Tip 1: Keep detailed records as a first step.
"I'll just accept your word for it," unfortunately, does not exist in the insurance industry. Everything will have to be documented in writing at every stage along the process. It's critical to maintain track of anything related to your long-term disability claim, whether it's doctor's notes, medical evaluations, medical records, or postal communication. Make a file at home or scan everything into a computer to keep everything in one place.
Tip 2: Go over your summary plan description one again (SPD)
You should receive a Summary Plan Description whenever you sign up for long-term disability insurance (SPD). This will contain details on how to file, what to file, and who to contact if you have any issues. Before you file, make sure you understand the terms of your insurance since there may be critical elements that you neglect and end up with a denied long-term disability claim.

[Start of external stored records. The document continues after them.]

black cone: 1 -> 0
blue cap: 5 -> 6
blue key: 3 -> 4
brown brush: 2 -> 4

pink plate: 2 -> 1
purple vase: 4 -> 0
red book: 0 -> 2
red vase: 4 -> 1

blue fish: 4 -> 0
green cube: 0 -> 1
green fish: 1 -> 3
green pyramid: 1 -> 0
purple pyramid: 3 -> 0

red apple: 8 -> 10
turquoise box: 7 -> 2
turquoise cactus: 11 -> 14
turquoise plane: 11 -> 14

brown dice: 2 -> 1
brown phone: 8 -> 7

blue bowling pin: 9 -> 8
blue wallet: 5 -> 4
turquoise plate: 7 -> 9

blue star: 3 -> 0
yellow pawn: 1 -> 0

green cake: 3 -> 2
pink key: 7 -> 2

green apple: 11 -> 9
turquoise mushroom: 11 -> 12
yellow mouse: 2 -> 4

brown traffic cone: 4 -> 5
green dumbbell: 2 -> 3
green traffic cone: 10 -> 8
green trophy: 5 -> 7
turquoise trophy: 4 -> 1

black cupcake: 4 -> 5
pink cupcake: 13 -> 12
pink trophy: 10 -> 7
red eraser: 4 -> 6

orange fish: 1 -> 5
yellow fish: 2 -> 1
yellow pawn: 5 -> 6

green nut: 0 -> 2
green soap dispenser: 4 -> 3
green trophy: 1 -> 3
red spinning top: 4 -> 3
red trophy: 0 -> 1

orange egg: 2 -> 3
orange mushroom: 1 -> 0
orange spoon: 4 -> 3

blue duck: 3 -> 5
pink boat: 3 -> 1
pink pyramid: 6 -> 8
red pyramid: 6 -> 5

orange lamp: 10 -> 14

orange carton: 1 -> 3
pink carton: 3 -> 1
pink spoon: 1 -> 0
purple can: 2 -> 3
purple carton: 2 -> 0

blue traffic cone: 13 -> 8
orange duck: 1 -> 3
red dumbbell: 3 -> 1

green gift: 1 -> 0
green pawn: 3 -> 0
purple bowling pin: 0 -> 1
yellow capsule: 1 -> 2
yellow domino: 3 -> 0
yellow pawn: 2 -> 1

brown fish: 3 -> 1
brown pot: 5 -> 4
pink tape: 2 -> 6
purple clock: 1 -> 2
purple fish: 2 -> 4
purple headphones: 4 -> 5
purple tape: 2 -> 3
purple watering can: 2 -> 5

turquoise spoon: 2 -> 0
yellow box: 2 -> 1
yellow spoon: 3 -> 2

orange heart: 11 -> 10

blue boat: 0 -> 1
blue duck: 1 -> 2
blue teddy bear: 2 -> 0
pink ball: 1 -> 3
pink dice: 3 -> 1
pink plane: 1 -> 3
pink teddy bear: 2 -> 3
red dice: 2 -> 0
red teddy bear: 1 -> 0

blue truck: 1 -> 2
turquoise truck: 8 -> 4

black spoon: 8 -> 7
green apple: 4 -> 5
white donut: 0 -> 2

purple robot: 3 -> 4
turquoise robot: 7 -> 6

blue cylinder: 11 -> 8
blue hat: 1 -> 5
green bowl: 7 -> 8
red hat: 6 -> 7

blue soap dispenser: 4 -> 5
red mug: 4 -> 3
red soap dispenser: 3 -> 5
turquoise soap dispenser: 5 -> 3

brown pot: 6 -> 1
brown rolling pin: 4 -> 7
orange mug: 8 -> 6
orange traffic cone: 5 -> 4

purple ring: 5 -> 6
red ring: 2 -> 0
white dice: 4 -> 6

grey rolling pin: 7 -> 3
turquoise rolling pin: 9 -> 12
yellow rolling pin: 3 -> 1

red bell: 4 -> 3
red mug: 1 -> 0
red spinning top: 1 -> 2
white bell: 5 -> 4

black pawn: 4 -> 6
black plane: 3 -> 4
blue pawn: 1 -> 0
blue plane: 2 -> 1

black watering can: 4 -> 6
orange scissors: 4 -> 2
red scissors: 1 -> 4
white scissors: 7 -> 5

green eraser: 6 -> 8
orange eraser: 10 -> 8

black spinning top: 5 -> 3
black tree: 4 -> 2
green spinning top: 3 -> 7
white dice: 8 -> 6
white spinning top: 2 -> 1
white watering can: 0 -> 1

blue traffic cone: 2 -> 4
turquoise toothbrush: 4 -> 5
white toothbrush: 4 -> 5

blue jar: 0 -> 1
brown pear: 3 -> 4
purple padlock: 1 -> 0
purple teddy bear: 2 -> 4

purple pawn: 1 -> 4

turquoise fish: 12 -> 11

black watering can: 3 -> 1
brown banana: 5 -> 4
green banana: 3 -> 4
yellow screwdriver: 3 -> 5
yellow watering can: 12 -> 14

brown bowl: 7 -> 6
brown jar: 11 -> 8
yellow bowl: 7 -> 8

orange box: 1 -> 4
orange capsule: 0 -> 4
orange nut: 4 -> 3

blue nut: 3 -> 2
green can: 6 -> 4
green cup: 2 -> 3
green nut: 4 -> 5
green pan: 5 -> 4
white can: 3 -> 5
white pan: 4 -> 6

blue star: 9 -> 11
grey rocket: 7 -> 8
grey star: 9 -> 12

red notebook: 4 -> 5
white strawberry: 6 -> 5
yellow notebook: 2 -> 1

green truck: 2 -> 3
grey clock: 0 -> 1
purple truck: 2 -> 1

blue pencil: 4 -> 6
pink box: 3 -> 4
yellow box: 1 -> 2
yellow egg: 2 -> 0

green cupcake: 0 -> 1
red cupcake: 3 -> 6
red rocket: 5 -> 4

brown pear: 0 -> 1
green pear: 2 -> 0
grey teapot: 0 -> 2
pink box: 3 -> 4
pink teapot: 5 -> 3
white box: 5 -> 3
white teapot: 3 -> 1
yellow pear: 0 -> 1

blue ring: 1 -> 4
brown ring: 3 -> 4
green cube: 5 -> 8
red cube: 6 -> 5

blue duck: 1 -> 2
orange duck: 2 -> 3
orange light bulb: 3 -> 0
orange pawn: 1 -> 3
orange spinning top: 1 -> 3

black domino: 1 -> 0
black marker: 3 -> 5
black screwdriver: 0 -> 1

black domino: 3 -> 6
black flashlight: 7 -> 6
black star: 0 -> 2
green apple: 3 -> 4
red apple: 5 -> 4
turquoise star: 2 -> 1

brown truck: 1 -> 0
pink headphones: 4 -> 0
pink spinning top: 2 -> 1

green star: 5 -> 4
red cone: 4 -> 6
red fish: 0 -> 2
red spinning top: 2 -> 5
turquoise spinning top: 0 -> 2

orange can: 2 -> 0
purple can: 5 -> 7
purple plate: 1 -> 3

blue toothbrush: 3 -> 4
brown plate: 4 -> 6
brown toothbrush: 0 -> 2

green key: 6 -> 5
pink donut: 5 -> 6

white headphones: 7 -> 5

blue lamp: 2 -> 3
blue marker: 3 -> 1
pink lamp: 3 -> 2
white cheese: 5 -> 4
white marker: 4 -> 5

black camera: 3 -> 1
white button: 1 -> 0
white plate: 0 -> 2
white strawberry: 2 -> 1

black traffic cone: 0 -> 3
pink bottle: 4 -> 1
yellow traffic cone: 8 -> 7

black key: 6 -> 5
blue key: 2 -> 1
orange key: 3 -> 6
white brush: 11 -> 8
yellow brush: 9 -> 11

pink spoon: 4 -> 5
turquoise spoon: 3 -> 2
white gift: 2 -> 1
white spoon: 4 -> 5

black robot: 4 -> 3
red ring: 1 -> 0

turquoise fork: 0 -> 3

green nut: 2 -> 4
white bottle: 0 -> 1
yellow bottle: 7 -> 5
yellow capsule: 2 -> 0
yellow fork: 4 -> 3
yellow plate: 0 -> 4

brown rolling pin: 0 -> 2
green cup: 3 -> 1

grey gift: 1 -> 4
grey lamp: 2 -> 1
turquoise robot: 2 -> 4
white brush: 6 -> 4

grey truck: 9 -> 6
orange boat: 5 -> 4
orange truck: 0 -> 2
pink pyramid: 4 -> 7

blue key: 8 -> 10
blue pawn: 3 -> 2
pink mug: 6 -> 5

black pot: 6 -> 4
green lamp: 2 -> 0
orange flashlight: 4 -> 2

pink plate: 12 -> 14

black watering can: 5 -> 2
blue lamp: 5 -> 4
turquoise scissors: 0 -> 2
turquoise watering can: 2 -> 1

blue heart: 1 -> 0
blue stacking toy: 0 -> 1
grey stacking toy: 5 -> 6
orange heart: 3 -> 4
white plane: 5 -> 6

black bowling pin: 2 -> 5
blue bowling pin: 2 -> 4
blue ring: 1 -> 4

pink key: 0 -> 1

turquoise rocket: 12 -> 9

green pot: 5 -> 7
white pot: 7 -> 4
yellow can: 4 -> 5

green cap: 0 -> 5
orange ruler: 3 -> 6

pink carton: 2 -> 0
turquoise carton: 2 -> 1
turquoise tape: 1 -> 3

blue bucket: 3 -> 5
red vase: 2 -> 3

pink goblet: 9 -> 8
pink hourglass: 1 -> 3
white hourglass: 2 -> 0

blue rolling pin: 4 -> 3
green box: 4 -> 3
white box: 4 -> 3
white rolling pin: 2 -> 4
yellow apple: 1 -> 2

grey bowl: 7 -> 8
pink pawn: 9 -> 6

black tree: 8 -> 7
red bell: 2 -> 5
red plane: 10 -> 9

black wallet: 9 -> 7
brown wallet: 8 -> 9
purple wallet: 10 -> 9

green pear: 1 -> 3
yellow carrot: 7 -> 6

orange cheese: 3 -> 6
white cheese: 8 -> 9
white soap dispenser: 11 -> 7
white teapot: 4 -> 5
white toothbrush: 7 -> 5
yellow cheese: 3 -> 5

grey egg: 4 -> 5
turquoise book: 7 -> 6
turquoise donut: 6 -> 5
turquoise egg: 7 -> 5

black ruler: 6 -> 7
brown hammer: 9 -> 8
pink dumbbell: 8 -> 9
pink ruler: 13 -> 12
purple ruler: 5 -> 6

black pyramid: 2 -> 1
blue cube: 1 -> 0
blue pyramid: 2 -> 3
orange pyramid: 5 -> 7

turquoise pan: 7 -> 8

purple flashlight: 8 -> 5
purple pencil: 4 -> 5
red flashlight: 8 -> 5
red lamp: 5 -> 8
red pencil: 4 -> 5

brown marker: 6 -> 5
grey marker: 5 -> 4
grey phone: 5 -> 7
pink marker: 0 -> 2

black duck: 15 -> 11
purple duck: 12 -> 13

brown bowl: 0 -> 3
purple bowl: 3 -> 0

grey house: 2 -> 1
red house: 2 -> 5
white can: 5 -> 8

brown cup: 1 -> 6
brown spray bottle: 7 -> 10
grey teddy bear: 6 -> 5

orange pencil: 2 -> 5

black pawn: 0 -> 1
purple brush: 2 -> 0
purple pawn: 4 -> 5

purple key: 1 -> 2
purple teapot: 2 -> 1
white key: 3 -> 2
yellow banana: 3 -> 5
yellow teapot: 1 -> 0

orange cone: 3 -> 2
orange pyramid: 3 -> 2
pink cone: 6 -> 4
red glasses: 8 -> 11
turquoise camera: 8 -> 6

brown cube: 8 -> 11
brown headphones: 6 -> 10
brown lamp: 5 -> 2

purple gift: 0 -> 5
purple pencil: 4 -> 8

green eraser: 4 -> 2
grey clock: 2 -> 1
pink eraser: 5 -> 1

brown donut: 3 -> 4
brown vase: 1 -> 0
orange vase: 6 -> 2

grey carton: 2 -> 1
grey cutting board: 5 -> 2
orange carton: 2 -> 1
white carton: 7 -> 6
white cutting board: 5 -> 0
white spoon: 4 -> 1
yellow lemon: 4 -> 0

Tip 3: Making a claim for long-term disability
When making a claim, it's critical to make sure your application gets to the right place. We recommend submitting the claim through certified mail with a return receipt requested so you can be sure it was received and who it was delivered to. The legislation stipulates those benefits must be paid within a reasonable period once a claim is granted, but it does not set a deadline. With few exceptions, your insurance carrier is required to make a decision within 45 days of submitting a claim.
Unfortunately, the claims are sometimes refused. Insurance companies are attempting to make money, and one of the most common ways they do so is by finding reasons to refuse certain claims. They must offer a thorough explanation of why your claim was refused under the law. They must offer an explanation if their decision contradicts the documented judgment of a medical expert or a previous ruling by the Social Security Administration. They must offer the reasons for the refusal, including specific references to your plan's specifics, as well as an explanation of the appeals procedure.
Tip #4: How to File an Appeal for a Claim That Has Been Denied
Don't worry if your LTC claim is denied. You may always appeal. Use your appeal to present fresh evidence. Don't merely write "I appeal" in a letter. Otherwise, all reasons and grounds for appealing a claim denial would be deemed permanently waived.
You generally have 180 days to appeal a refused claim judgment. Your appeal should address the specific reasons for the decision stated in the refusal letter. The person who examines your appeal must be separate from the person who initially denied your claim. Neither your rejection letter nor any subsequent communication can deny your claim based on fresh facts or logic. You must be given ample time to respond to fresh evidence, such as a new medical professional's opinion.
Tip #5: Get Legal Help
The Employee Retirement Income Security Act of 1974 governs long-term disability benefits (ERISA). This is a difficult area of law that frequently needs the assistance of an expert to help you comprehend how the law may apply to your specific situation. If you want to challenge your denial in court, you should definitely consult an attorney. If you have any queries concerning long-term disability or rejection of long-term disability benefits, please contact your attorney.